現職閣僚も落選危機 激戦区続出の参院選に安倍首相も焦り

「国民の信を問う以上、目指すのは連立与党で改選議席の過半数(61)の獲得だ」

 国会が閉幕した6月1日、安倍晋三首相が記者会見で強調したのは、きわめて控えめな参院選の勝敗ラインだった。

 3年前の参院選(自民65、公明11)と比ぶべくもない、弱気な数字だ。安倍首相にとって、いまだに参院選は“鬼門”なのか。

「第1次安倍政権が崩壊し、のちの民主党への政権交代のきっかけは、2007年の参院選での惨敗です。スキャンダルや失言が相次いだ当時と今回は似ていて、トラウマを抱える首相は、確実に勝ちたい。そのため、安全な数字を口にしているのです」(自民党関係者)

 そもそも国会閉会の直前までの半年あまり、野党共闘を強く牽制(けんせい)する「衆参ダブル選挙」になるか、「参院単独選挙」になるかが注目されてきた。首相はなぜダブル選を回避したのか。政治評論家の浅川博忠氏は、安倍首相には二つのもくろみがある、と分析する。
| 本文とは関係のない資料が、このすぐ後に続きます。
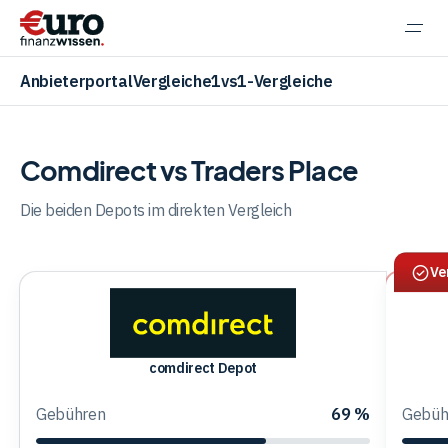
Navi
einb
Anbieterportal
Vergleiche
1vs1-Vergleiche
Comdirect vs Traders Place
Aktien
Die beiden Depots im direkten Vergleich
Ve
ETF
Krypto
comdirect
comdirect Depot
Depot
Gebühren
69 %
Gebüh
Banking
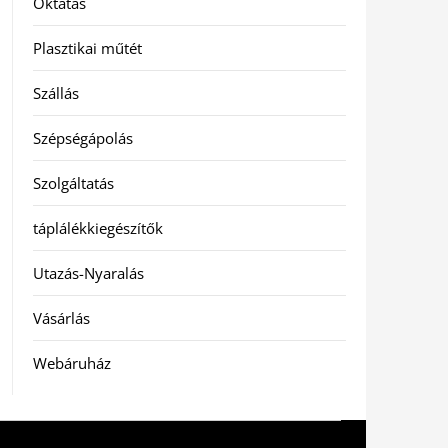
Oktatás
Plasztikai műtét
Szállás
Szépségápolás
Szolgáltatás
táplálékkiegészítők
Utazás-Nyaralás
Vásárlás
Webáruház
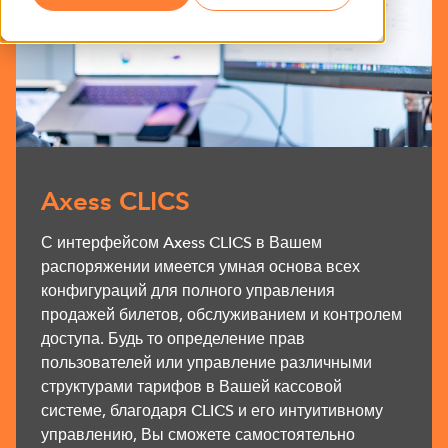
Axess CLICS
С интерфейсом Axess CLICS в Вашем
распоряжении имеется умная основа всех
конфигураций для полного управления
продажей билетов, обслуживанием и контролем
доступа. Будь то определение прав
пользователей или управление различными
структурами тарифов в Вашей кассовой
системе, благодаря CLICS и его интуитивному
управлению, Вы сможете самостоятельно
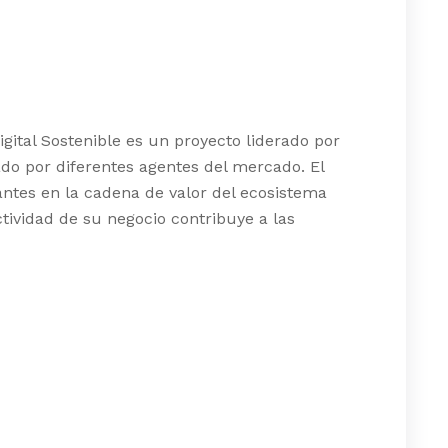
gital Sostenible es un proyecto liderado por
do por diferentes agentes del mercado. El
ntes en la cadena de valor del ecosistema
ctividad de su negocio contribuye a las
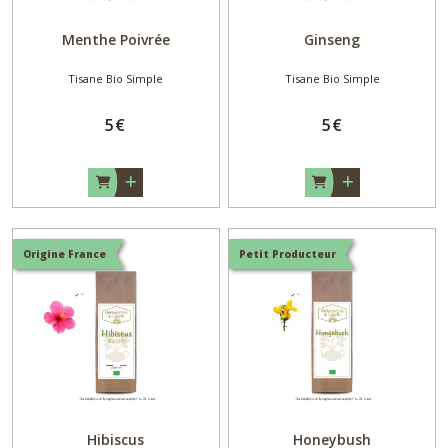
Menthe Poivrée
Ginseng
Tisane Bio Simple
Tisane Bio Simple
5
€
5
€
Origine France
Petit Producteur
Hibiscus
Honeybush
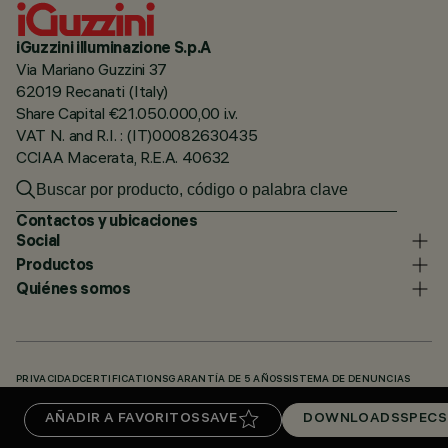
iGuzzini illuminazione S.p.A
Via Mariano Guzzini 37
62019 Recanati (Italy)
Share Capital €21.050.000,00 i.v.
VAT N. and R.I. : (IT)00082630435
CCIAA Macerata, R.E.A. 40632
Contactos y ubicaciones
Social
Productos
Quiénes somos
PRIVACIDAD
CERTIFICATIONS
GARANTÍA DE 5 AÑOS
SISTEMA DE DENUNCIAS
POLÍTICA DE COOKIES
ACCESSIBILITY STATEMENT
NUESTROS CÓDIGOS
AÑADIR A FAVORITOS
SAVE
DOWNLOADS
SPECS
KNOWLEDGE BASE (LOGIN REQUIRED)
DOWNLOADS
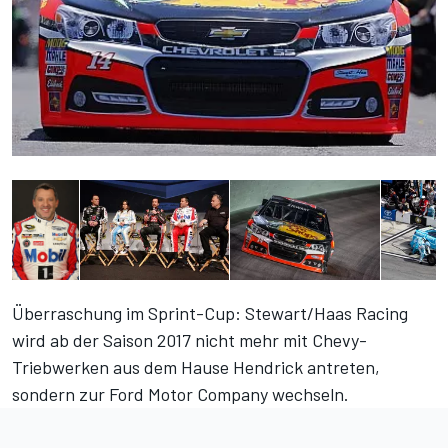
Überraschung im Sprint-Cup: Stewart/Haas Racing
wird ab der Saison 2017 nicht mehr mit Chevy-
Triebwerken aus dem Hause Hendrick antreten,
sondern zur Ford Motor Company wechseln.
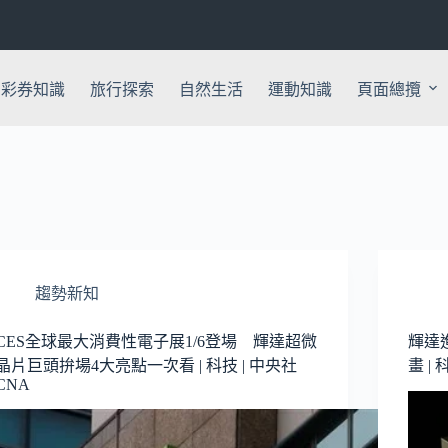
彩券知識
旅行探索
自然生活
運動知識
頁面總攬
趨勢新知
CES全球最大消費性電子展1/6登場 輝達超微
輝達
晶片巨頭拚場4大亮點一次看 | 科技 | 中央社
畫 | 
CNA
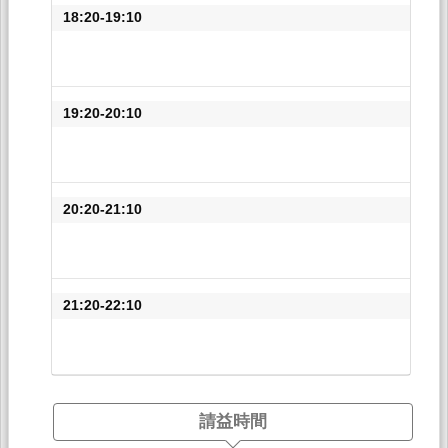
18:20-19:10
19:20-20:10
20:20-21:10
21:20-22:10
請益時間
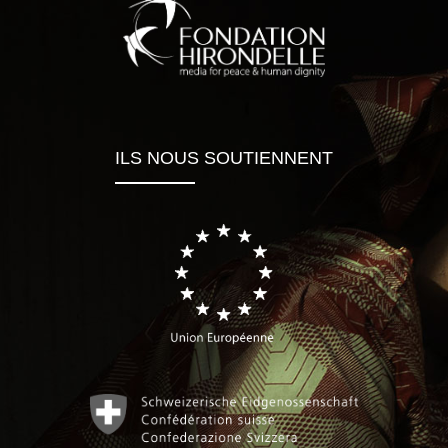
ILS NOUS SOUTIENNENT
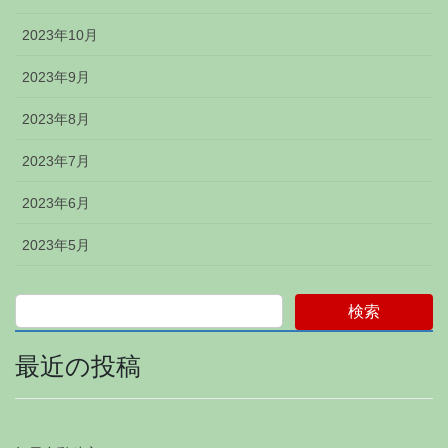
2023年10月
2023年9月
2023年8月
2023年7月
2023年6月
2023年5月
検索
最近の投稿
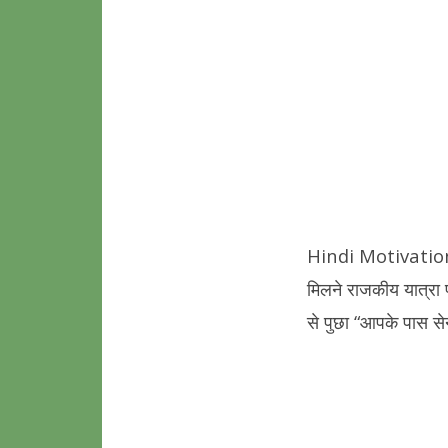
Hindi Motivational
मिलने राजकीय यात्रा 
से पुछा “आपके पास से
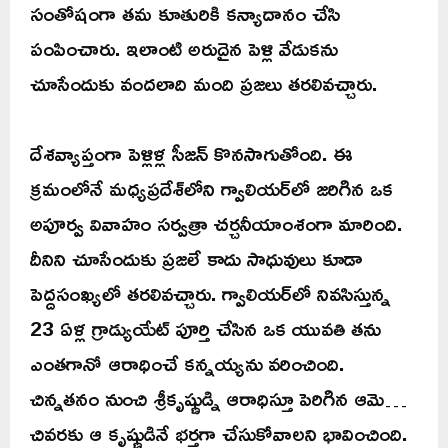
సంతోషంగా తమ కూతురికి కన్యాదానం చేసి
పంపించారు. ఇలాంటి అరుదైన పెళ్లి వేడుకను
చూసేందుకు వందలాది మంది ప్రజలు తరలివచ్చారు.
దేశవ్యాప్తంగా పెళ్లిళ్ల సీజన్ కొనసాగుతోంది. ఈ
క్రమంలోనే మధ్యప్రదేశ్‌లోని గ్వాలియర్‌లో జరిగిన ఒక
అపూర్వ వివాహం సర్వత్రా చర్చనీయాంశంగా మారింది.
దీనిని చూసేందుకు ప్రజలే కాదు సాధువులు కూడా
పెద్దసంఖ్యలో తరలివచ్చారు. గ్వాలియర్‌లో నివసిస్తున్న
23 ఏళ్ల గ్రాడ్యుయేట్ పూర్తి చేసిన ఒక యువతి తను
ఎంతగానో ఆరాధించే కన్నయ్యను వరించింది.
చిన్నతనం నుంచి శ్రీకృష్ణుడ్ని ఆరాధిస్తూ పెరిగిన ఆమె…
చివరకు ఆ కృష్ణుడినే భర్తగా చేసుకోవాలని భావించింది.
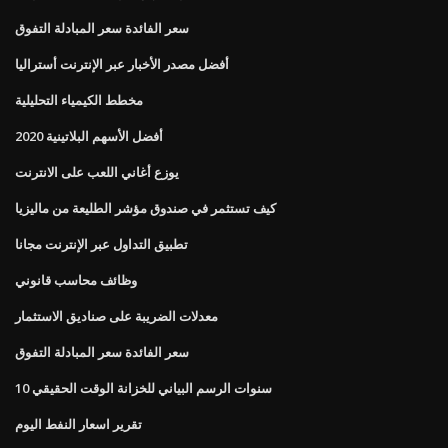
سعر الفائدة سعر المبادلة التفوق
أفضل مصدر الأخبار عبر الإنترنت أستراليا
مخطط الكيمياء التحليلية
أفضل الأسهم البلاتينية 2020
يوزع أغاني اللعب على الانترنت
كيف تستثمر في صندوق مؤشر الطليعة من ماليزيا
تطبيق التداول عبر الإنترنت مجانا
وظائف محاسب قانوني
معدلات الضريبة على صناديق الاستثمار
سعر الفائدة سعر المبادلة التفوق
10 سنوات الرسم البياني للخزانة الوقت الحقيقي
تقرير اسعار النفط اليوم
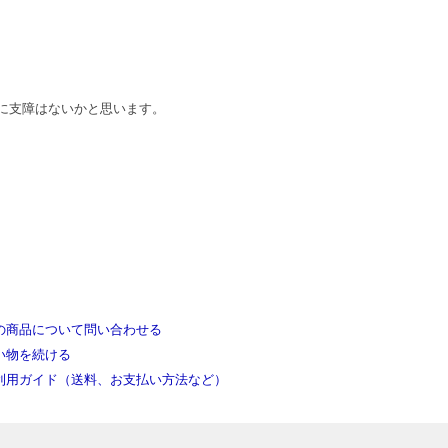
着用に支障はないかと思います。
の商品について問い合わせる
い物を続ける
利用ガイド（送料、お支払い方法など）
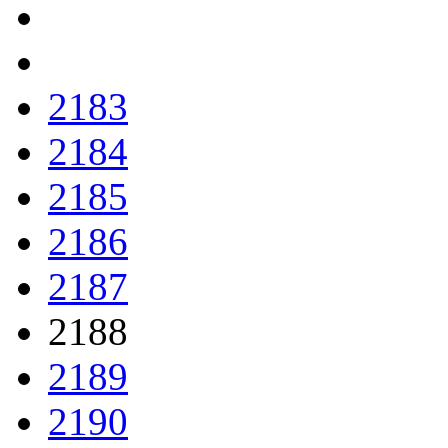
2183
2184
2185
2186
2187
2188
2189
2190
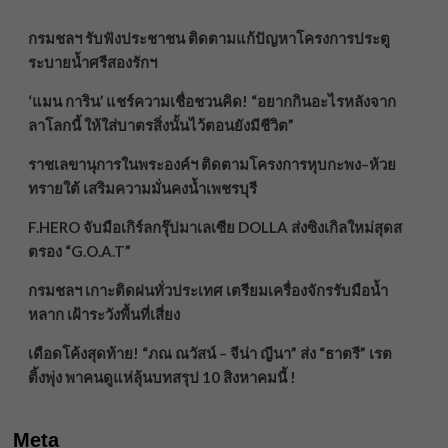
กรมชลฯ รับฟังประชาชน ติดตามแก้ปัญหาโครงการประตู
ระบายน้ำศรีสองรักฯ
‘แมน การิน’ แชร์ความเชื่อชวนคิด! “อยากกินอะไรหลังจาก
ลาโลกนี้ ให้ใส่บาตรสิ่งนั้นไว้ตอนยังมีชีวิต”
ราชเลขานุการในพระองค์ฯ ติดตามโครงการหุบกะพง–ห้วย
ทรายใต้ เสริมความมั่นคงน้ำเพชรบุรี
F.HERO จับมือเกิร์ลกรุ๊ปมาเลเซีย DOLLA ส่งซิงเกิลใหม่สุดส
ตรอง “G.O.A.T”
กรมชลฯ เกาะติดฝนทั่วประเทศ เตรียมเครื่องจักรรับมือน้ำ
หลาก เฝ้าระวังพื้นที่เสี่ยง
เดือดโค้งสุดท้าย! “ภณ ณวัสน์ – จีน่า ญีนา” ส่ง “ธาตรี” เรต
ติ้งพุ่ง พาคนดูแห่ลุ้นบทสรุป 10 สิงหาคมนี้ !
Meta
「悲願は憲法改正と、2期6年の総裁任期を延長して20年の東京五輪まで政権を担うということです。そのためには、衆院で現有の291議席を減らすリスクを背負ってダブル選をするより、参院選で足固めをするほうが堅実。できるだけ総理の椅子に長く座り、国民が納得する形で憲法改正を実現していきたいのです」

 つまり、衆院で与党が3分の2を確保している今だからこそ、参院選の結果が首相の宿願成就の“カギ”を握っているということなのだ。

 本誌は、浅川氏と政治ジャーナリストの角谷浩一氏に、参院選の121議席の行方を予測してもらった。

 まずは参院選の政党別予測から見ていこう。浅川氏によると、自民は現有(改選)から12議席増の62議席。角谷氏は、1議席増の51議席になると予測した。両氏とも民進は大幅に減少するが、改選3議席の共産党は、浅川氏が9議席、角谷氏が11議席へと大躍進すると見ている。